Il reconnaît que la facilité – la simplicité – n’est souvent pas une option, du moins une option que nous pouvons adopter puis oublier. Il y aura toujours des obstacles au bonheur, et nous devrons toujours travailler pour les surmonter.

Par « obstacles », j’entends à la fois les obstacles internes et externes. Intérieurement, nous avons nos peurs et nos angoisses, nos inhibitions et nos conflits, développés au cours de notre vie. Peut-être que l’intimité nous fait peur ; peut-être détestons-nous quelqu’un en position d’autorité ; il peut sembler que la vie nous trompe. Nous savons que nous devons travailler sur ces questions, mais c’est difficile.

Extérieurement, nos colocataires sont peut-être bruyants et fouineurs – nous n’obtenons pas la paix – mais nous sommes dans un bail de deux ans que nous ne pouvons pas nous permettre de rompre. De plus, nous venons de postuler pour un emploi au gouvernement, et si nous déplaçons soudainement, l’habilitation de sécurité pourrait être repoussée de plusieurs mois. Existe-t-il un moyen de faire face?

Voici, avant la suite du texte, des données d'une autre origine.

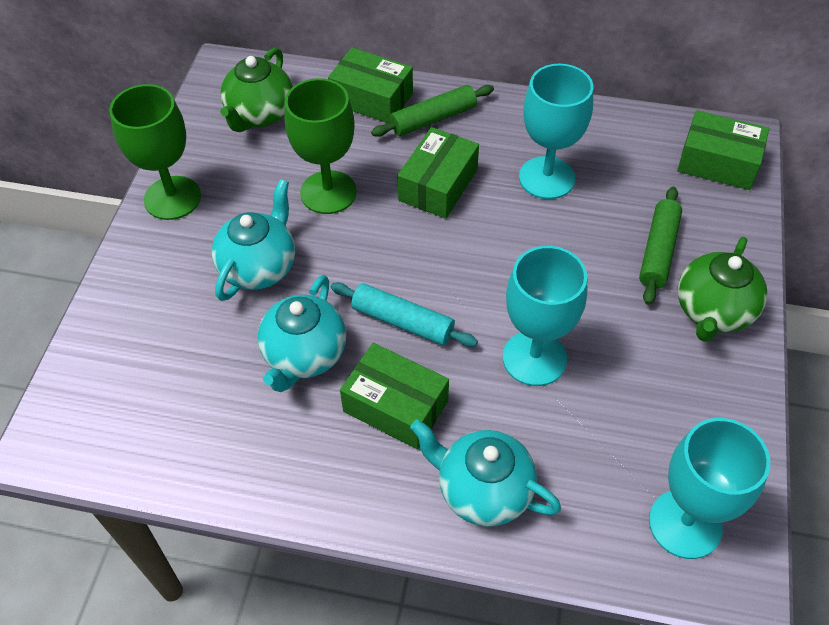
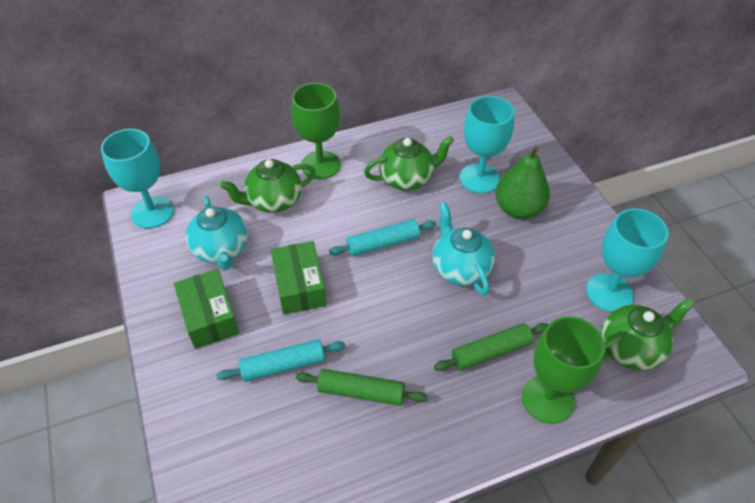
green box: [328,47,413,124] [340,343,449,449] [397,127,479,219] [677,110,769,190] = 4 -> [174,269,240,349] [271,241,327,314] = 2
green pear: none = 0 -> [495,146,550,219] = 1
green teapot: [220,47,293,132] [678,237,767,342] = 2 -> [220,159,316,213] [364,136,454,191] [601,298,694,370] = 3
turquoise rolling pin: [331,282,478,347] = 1 -> [217,340,345,382] [329,219,436,256] = 2
turquoise teapot: [212,179,295,301] [258,275,346,392] [410,420,561,527] = 3 -> [186,196,248,270] [432,202,495,295] = 2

La réponse à ces questions sera hautement individualisée. Nous devons réfléchir à la façon dont les gens ont fait l’effort. Nous devons travailler dur pour faire un effort analogue, c’est-à-dire un effort qui s’applique uniquement à nous, qui soit faisable et, au moins, suffisamment satisfaisant pour nous faire passer les moments les plus difficiles.

Il existe un terme intéressant, “kludge”, qui, dans des domaines comme l’informatique, désigne une sorte de solution de contournement, une solution temporaire qui fonctionne assez bien jusqu’à ce que quelque chose de mieux se présente. Alors, plutôt que de baisser les bras, embrassez le kludge le plus proche, puis continuez à travailler vers une approche plus durable.

Bien que je ne sois pas dédaigneux de ce qui a fait ses preuves, j’offre une approche plus nuancée. Je pense que nous devrions nous occuper de la trame de fond essentielle, sans laquelle chaque objectif formulé est essentiellement inutile – un simple marqueur sur une route, sans carte indiquant comment l’atteindre.

N’oubliez pas que le monde est un livre plein de cartes – les façons dont les gens ont voyagé – que vous pouvez appliquer en fonction de l’endroit où vous vous trouvez actuellement. Je pourrais dire qu’ils mènent dans la bonne direction mais, plus particulièrement, ils devraient vous conduire dans la bonne direction.

Vous êtes le point de départ. Alors, n’ayez pas peur de vous regarder en face et d’accepter qui vous êtes. Ensuite, faites en sorte que chaque pas compte. Plutôt que de laisser les autres vous définir, prenez l’initiative. Apprenez de vos erreurs, minimisez vos regrets et continuez. C’est incroyable ce que vous allez capter si vous restez attentif. Chaque jour est une page de vos mémoires, même si vous ne l’écrivez jamais.